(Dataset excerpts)
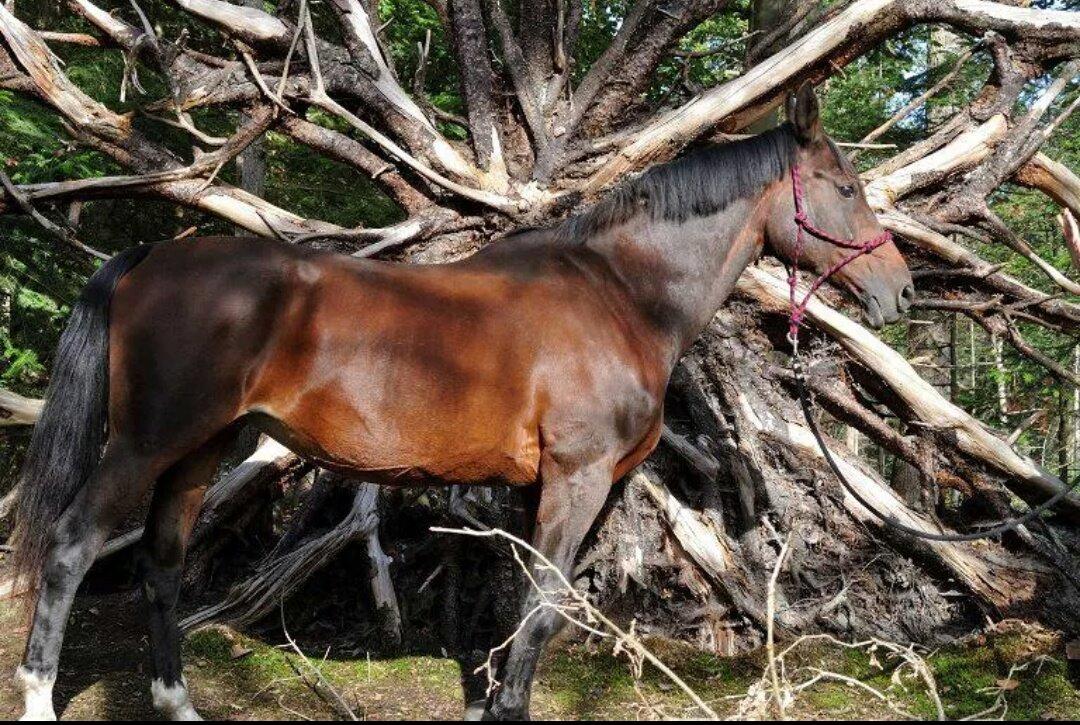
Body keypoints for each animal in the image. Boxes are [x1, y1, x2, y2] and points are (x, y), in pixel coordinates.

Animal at [12, 85, 915, 721]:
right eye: (842, 186)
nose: (900, 290)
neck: (619, 295)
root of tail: (156, 255)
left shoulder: (534, 487)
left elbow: (513, 603)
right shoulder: (577, 478)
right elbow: (544, 608)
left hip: (199, 452)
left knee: (162, 566)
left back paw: (178, 702)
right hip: (144, 444)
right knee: (71, 546)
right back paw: (38, 692)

-- To do --
Each line above is to be duplicated exactly, and the pictures are to be omitted.

-- Response for this exercise --
Body keypoints for each animal in the image. Boxes are [x1, y1, x2, y2] and points are (x, y), in pixel coordinates.

Animal at [12, 85, 915, 721]:
right eye: (842, 186)
nose: (900, 290)
neck: (619, 295)
root of tail: (156, 255)
left shoulder: (534, 487)
left elbow: (513, 603)
right shoulder: (577, 478)
right elbow: (544, 608)
left hip: (199, 452)
left knee: (162, 566)
left back paw: (178, 702)
right hip: (144, 444)
right knee: (71, 546)
right back paw: (38, 692)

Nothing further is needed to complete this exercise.